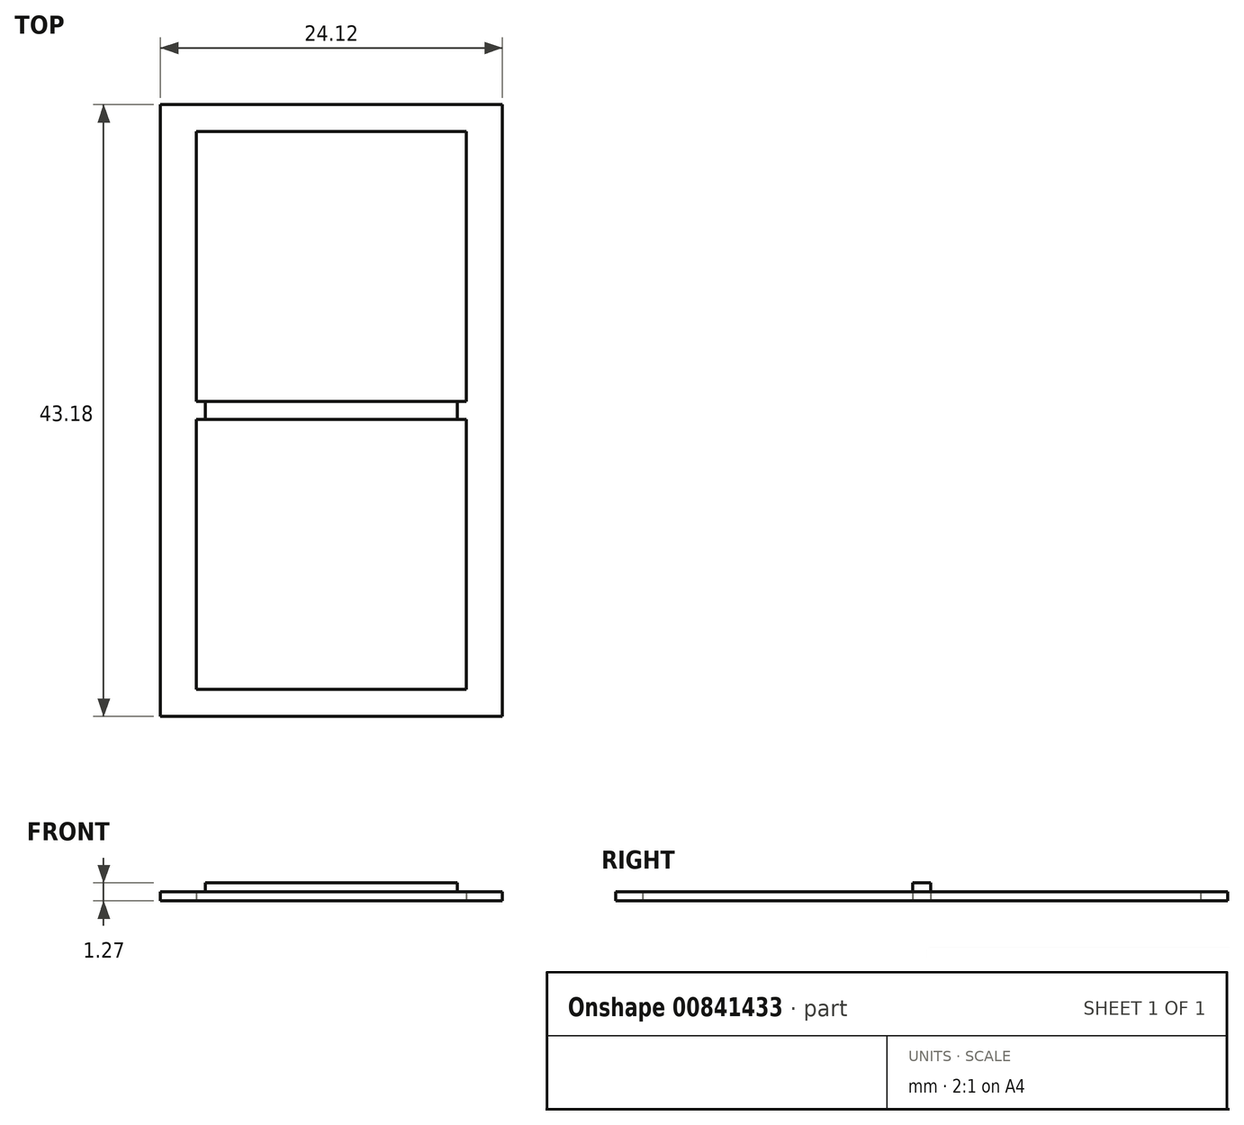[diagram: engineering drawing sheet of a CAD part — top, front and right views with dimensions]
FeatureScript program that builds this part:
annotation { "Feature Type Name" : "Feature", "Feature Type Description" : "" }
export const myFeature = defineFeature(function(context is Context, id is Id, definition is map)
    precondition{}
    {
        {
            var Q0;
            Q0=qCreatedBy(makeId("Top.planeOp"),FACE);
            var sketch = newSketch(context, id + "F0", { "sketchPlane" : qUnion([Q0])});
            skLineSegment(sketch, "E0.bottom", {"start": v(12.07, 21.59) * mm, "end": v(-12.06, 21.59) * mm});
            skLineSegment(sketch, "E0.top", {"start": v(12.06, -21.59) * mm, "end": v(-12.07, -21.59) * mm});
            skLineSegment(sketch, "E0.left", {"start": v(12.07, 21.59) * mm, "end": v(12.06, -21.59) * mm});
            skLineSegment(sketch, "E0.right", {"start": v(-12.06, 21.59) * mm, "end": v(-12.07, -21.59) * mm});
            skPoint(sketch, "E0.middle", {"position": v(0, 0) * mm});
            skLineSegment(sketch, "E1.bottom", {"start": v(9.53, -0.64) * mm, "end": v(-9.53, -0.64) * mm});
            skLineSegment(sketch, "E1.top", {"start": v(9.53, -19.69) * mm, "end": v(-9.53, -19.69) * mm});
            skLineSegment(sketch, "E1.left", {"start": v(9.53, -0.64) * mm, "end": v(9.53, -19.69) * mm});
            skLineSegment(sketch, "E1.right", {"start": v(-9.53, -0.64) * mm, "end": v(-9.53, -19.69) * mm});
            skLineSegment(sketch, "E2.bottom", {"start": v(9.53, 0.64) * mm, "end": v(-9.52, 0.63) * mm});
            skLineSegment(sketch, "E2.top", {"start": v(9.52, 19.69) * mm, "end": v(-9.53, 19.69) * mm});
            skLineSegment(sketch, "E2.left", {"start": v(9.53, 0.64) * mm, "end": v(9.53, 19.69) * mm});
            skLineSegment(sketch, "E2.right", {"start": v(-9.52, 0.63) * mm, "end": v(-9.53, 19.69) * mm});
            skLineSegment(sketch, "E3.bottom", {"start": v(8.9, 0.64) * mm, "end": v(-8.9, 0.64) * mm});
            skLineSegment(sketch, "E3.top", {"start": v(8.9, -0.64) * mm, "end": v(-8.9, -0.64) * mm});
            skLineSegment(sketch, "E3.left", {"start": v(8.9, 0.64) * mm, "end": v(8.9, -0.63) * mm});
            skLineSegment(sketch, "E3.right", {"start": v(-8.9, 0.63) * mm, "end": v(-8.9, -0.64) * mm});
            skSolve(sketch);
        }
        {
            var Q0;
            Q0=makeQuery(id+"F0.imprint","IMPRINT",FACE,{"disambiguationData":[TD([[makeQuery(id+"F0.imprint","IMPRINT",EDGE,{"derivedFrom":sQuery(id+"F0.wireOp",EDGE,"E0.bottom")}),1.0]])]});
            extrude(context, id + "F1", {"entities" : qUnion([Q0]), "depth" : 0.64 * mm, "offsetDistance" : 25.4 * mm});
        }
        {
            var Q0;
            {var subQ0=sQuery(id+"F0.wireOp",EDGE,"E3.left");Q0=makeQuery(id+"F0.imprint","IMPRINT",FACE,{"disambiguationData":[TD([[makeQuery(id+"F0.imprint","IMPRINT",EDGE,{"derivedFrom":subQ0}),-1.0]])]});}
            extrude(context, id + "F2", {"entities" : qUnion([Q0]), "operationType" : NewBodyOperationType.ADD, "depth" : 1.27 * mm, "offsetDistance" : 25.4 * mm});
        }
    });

--------------------

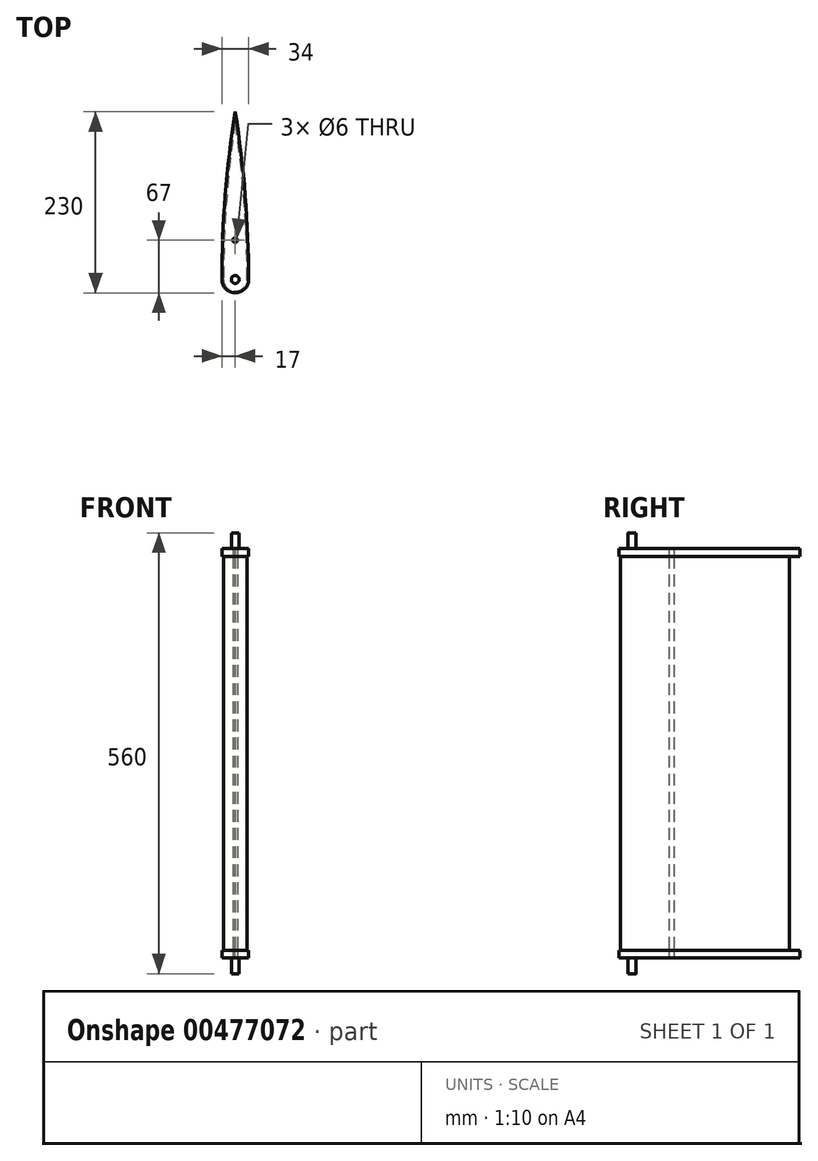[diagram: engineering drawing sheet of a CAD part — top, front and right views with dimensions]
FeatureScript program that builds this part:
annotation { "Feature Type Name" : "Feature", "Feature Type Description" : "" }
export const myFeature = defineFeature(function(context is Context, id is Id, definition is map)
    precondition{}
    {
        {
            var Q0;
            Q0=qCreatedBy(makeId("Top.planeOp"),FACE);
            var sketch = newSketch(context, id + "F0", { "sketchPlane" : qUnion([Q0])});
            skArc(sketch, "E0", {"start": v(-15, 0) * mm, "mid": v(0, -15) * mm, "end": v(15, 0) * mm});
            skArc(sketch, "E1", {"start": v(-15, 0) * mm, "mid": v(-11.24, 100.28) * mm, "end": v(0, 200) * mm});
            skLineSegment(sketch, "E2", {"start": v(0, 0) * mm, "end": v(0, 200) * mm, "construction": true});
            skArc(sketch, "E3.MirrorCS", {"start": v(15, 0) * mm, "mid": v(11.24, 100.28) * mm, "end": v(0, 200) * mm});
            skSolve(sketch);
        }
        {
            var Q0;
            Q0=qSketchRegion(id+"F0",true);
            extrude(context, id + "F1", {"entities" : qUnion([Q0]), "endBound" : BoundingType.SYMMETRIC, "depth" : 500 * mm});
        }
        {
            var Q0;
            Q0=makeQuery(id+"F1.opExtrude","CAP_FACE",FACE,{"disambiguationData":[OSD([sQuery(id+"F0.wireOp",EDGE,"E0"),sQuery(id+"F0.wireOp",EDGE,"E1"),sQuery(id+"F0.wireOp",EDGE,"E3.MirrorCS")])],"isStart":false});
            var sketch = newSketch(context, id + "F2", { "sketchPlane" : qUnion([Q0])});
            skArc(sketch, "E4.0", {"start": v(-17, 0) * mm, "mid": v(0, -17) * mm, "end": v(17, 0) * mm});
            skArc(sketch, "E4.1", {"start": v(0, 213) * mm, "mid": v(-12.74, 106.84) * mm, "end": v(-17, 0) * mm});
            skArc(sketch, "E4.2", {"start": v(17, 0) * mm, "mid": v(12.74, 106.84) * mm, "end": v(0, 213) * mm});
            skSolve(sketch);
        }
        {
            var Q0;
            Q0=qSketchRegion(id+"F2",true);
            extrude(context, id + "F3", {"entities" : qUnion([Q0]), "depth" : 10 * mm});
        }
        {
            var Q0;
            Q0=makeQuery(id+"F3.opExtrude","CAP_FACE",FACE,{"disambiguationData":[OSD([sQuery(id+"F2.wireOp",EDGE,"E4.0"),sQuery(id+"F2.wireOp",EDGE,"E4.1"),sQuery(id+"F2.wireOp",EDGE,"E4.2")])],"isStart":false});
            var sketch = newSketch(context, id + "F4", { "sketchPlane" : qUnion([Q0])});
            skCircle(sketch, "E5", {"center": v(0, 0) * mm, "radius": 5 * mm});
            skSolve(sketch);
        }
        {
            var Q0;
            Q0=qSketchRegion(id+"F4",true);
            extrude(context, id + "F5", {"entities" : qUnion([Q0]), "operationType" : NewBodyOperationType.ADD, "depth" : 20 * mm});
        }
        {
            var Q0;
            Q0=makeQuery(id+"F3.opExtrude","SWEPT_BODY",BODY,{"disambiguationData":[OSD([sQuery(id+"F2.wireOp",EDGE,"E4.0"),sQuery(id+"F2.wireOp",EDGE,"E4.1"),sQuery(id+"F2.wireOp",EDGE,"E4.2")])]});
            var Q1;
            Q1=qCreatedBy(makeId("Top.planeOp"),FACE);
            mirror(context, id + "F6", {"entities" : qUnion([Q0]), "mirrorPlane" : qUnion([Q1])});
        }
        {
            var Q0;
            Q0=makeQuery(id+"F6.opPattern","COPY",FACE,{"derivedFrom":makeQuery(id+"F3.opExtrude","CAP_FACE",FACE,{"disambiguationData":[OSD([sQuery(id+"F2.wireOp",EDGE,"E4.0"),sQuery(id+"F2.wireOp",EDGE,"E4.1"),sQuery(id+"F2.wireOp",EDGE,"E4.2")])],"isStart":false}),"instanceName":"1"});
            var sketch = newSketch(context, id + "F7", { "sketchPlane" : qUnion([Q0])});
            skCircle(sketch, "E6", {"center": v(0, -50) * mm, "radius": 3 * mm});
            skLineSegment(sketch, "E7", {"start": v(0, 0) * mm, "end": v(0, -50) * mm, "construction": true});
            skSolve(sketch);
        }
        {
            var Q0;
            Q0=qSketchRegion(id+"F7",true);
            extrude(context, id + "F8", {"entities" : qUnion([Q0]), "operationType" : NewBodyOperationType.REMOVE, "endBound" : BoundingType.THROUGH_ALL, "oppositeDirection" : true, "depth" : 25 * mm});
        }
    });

--------------------

- Short problem: Identify every line in the data that contains the string "radius", matching case exactly, and copy each of those lines in full.

- Exercise answer:
            skCircle(sketch, "E5", {"center": v(0, 0) * mm, "radius": 5 * mm});
            skCircle(sketch, "E6", {"center": v(0, -50) * mm, "radius": 3 * mm});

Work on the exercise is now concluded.